Como deben ser conscientes del tipo de comunidad que se está construyendo, olvidados ya aquellos slogans que hoy parecen -a muchos- ya del siglo pasado. Aquello de que la Europa comunitaria será socialista o no será o lo de pasar de la Europa de los mercaderes a la de los ciudadanos. Hoy, la construcción comunitaria está presidida por el signo del conservadurismo político y el liberalismo económico. Varios son los botones de muestra, no todos: el ridículo peso de la dimensión social frente a la económica; la inexistencia de una Hacienda Central que haga posible una auténtica política de cohesión económica y social; el establecimiento de unos sistemas tributarios regresivos, con un peso decreciente de la imposición sobre los capitales y creciente sobre los salarios y el consumo; la creciente absorción de competencias por parte de Bruselas como paso previo a la desregulación; incluso, el objetivo de crear un cuarto poder -el monetario- autónomo frente al legislativo y el ejecutivo y por lo tanto frente a los electores. Son algunos aspectos del tipo de Comunidad económica y social que se está construyendo en la que cada vez tienen mayor peso esos elementos que van dando lugar a sociedades eso sí ricas pero cada vez más injustas e insolidarias con los crecientes islotes de pobreza autóctonos o de los que pretenden entrar desde las tinieblas externas, mediante la inmigración. Ese malestar europeo, que se refleja en creciente materialismo, racismo, xenofobia, intolerancia y alejamiento del hecho político, existe y coexiste con esa mayor riqueza precisamente porque debajo de los indicadores macroeconómicos hay siempre algo más complejo, algo que se olvida demasiadas veces en estos tiempos en que la economía reina absolutamente, en que todo o casi todo se limita a las cifras y a un burdo reduccionismo económico y en que se confunden, intencionadamente o no, los medios y los fines.
Cualquier proceso de integración -y una unión económica y monetaria es un nivel alto en ese proceso- supone una readecuación importante de los factores y sectores económicos en el tránsito y en el final con importantes efectos humanos, sociales y políticos. En suma, un proceso en el que el saldo final es presumiblemente favorable pero en el que hay ganadores y perdedores. Cuanto mayores sean las diferencias entre los participantes y cuánto más se deje a las solas fuerzas del mercado, mayor es el riesgo de que las diferencia iniciales se mantengan e incluso aumenten.
Coherencia de objetivos
Se trata, por lo tanto, de que haya una cierta coherencia entre los Doce. Maastricht identifica esta coherencia solamente en cinco indicadores monetarios-financieros sintetizados en estabilidad de precios y de cambios y contención presupuestaria. Esto no es otra cosa que una política de austeridad o por lo menos de crecimiento por debajo del potencial.

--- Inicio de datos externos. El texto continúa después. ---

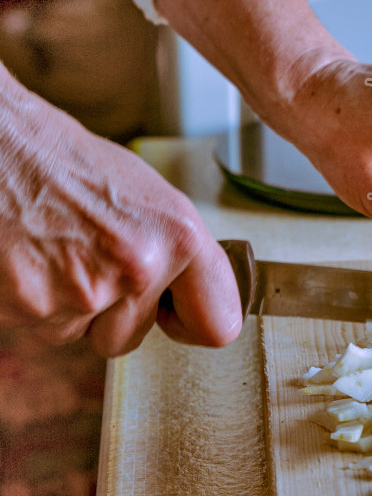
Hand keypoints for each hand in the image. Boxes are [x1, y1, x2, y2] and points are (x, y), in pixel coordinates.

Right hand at [0, 69, 242, 355]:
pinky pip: (44, 329)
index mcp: (177, 235)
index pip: (218, 323)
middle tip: (87, 256)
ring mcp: (86, 292)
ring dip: (71, 308)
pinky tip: (30, 258)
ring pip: (86, 334)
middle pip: (135, 335)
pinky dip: (34, 303)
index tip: (176, 314)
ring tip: (55, 250)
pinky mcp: (34, 309)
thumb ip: (172, 250)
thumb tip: (189, 292)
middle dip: (112, 310)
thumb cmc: (63, 159)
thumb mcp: (144, 195)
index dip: (193, 322)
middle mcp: (140, 267)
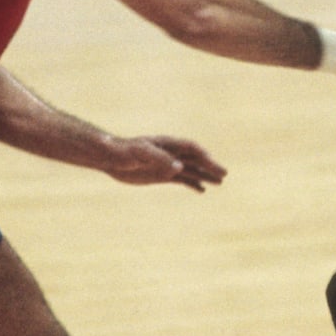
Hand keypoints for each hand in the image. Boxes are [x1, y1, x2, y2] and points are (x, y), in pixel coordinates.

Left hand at [102, 135, 227, 191]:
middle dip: (210, 166)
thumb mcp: (140, 154)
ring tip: (220, 182)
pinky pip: (182, 179)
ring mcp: (167, 165)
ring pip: (191, 170)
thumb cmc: (124, 151)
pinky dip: (193, 184)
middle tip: (224, 174)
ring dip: (205, 175)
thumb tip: (179, 167)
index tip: (212, 163)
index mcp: (168, 144)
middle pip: (195, 159)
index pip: (190, 148)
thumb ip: (159, 159)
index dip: (202, 155)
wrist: (111, 158)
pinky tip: (202, 190)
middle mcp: (171, 154)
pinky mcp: (162, 175)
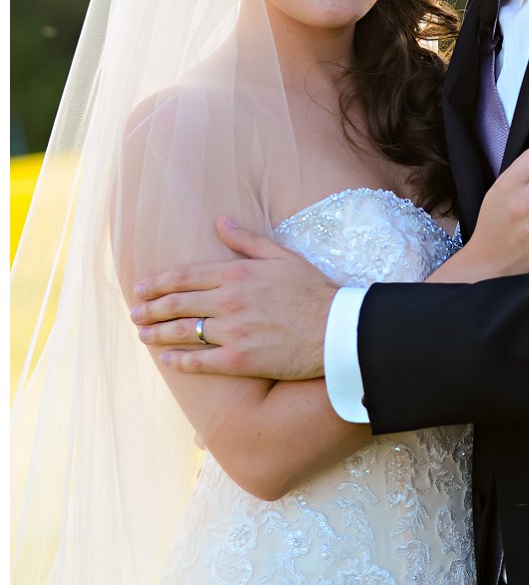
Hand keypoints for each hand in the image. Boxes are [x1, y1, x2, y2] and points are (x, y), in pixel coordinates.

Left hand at [133, 218, 336, 378]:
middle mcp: (229, 301)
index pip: (184, 276)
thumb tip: (219, 222)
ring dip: (157, 334)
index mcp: (237, 274)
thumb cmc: (314, 291)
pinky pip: (199, 361)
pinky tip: (167, 360)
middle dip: (149, 309)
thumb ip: (247, 240)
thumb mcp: (284, 257)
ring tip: (144, 335)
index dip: (157, 283)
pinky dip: (178, 361)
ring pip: (181, 332)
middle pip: (175, 304)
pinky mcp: (240, 359)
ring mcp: (232, 332)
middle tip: (134, 313)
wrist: (338, 329)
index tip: (141, 288)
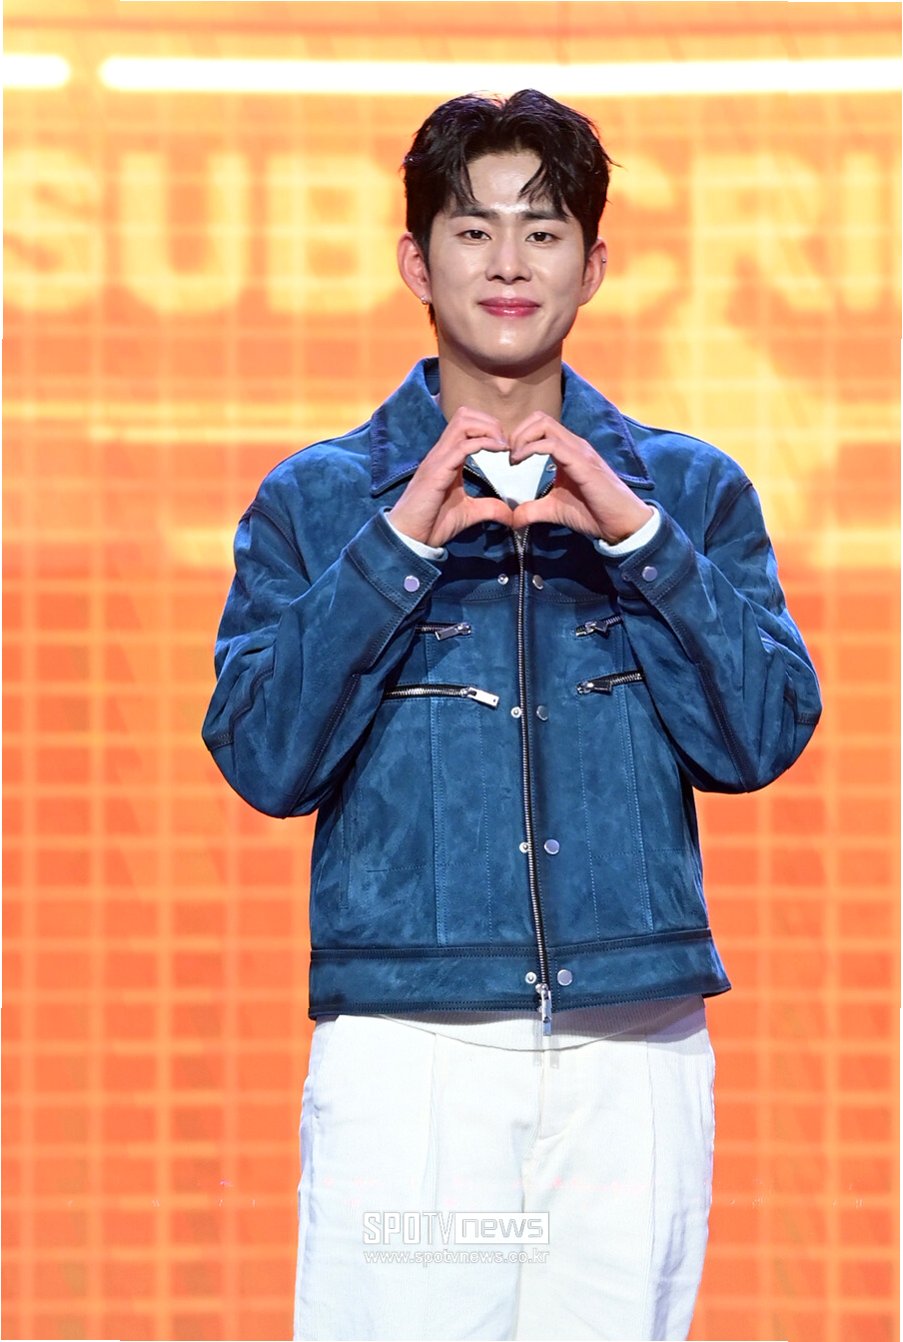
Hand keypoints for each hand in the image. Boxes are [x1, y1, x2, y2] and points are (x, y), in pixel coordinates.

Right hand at [387, 407, 515, 548]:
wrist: (410, 537)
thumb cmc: (432, 523)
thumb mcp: (468, 513)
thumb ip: (489, 508)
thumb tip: (510, 514)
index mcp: (448, 458)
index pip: (467, 425)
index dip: (489, 428)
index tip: (507, 446)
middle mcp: (441, 453)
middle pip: (465, 415)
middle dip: (490, 422)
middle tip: (507, 442)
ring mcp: (438, 459)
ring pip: (462, 423)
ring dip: (487, 428)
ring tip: (503, 445)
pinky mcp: (437, 471)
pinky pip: (462, 446)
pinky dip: (483, 443)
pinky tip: (498, 451)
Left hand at [507, 412, 654, 542]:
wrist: (620, 523)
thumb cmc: (593, 513)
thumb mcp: (554, 510)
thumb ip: (533, 510)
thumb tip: (512, 518)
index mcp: (568, 451)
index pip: (540, 426)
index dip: (519, 436)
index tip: (509, 458)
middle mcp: (574, 445)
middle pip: (540, 418)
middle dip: (517, 432)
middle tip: (509, 456)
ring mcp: (579, 451)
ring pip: (544, 425)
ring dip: (522, 438)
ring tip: (513, 459)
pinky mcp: (582, 463)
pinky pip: (552, 445)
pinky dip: (530, 449)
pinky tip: (521, 462)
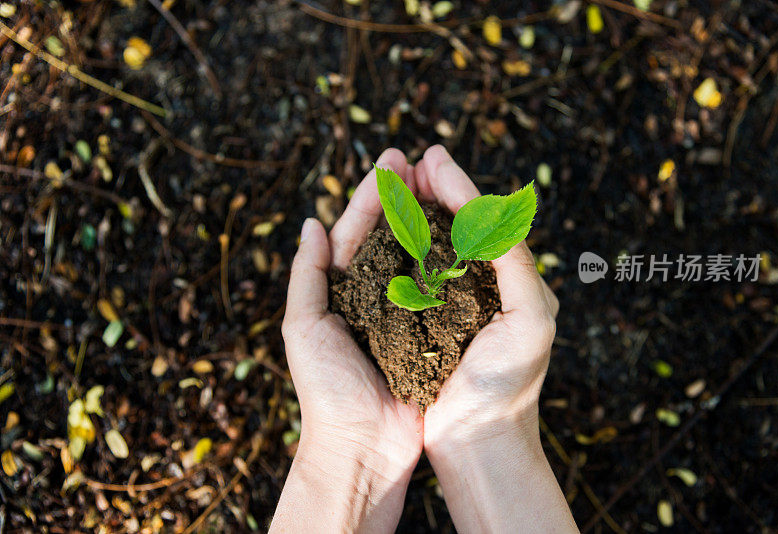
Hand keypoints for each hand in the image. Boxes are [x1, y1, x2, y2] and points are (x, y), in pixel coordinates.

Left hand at [271, 149, 422, 532]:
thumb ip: (306, 275)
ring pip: (418, 256)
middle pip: (389, 236)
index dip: (373, 195)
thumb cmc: (326, 390)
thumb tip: (310, 222)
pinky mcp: (431, 333)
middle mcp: (373, 297)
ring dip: (428, 220)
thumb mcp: (303, 327)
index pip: (355, 231)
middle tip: (420, 159)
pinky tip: (464, 235)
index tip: (393, 161)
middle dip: (403, 197)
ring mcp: (405, 314)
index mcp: (340, 291)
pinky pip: (441, 289)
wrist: (363, 448)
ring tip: (443, 183)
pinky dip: (450, 261)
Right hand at [414, 146, 576, 532]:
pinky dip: (397, 247)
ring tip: (396, 182)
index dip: (459, 187)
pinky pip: (408, 276)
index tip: (433, 159)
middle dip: (433, 190)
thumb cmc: (508, 384)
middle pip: (454, 226)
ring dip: (413, 211)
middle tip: (411, 160)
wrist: (478, 441)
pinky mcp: (420, 326)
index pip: (483, 221)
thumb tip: (493, 216)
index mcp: (508, 282)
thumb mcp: (531, 320)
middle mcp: (479, 289)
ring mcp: (448, 307)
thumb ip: (518, 264)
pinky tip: (383, 230)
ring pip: (429, 246)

Hay que insistir en que esos cinco indicadores son incompletos porque no reflejan adecuadamente la situación económica de un país. ¿Porqué no incluir otros parámetros económicos importantes como son el desempleo, la renta per cápita, los desequilibrios territoriales o la situación de la balanza de pagos? Más aún: ¿Qué pasa con otros indicadores tan importantes como, por ejemplo, la dotación de infraestructuras o de capital público? ¿O los sociales como la distribución de la riqueza y la renta o los gastos en protección social? Los indicadores aprobados en Maastricht no son la radiografía económica de un país y mucho menos la socioeconómica. Puede darse una convergencia en esos indicadores oficializados y una divergencia, incluso profunda, en otros, porque -y esto es importante- no basta obtener los primeros y los segundos vendrán como una resultante obligada. Pero esa parece ser la filosofía que está detrás de Maastricht y del programa español de convergencia.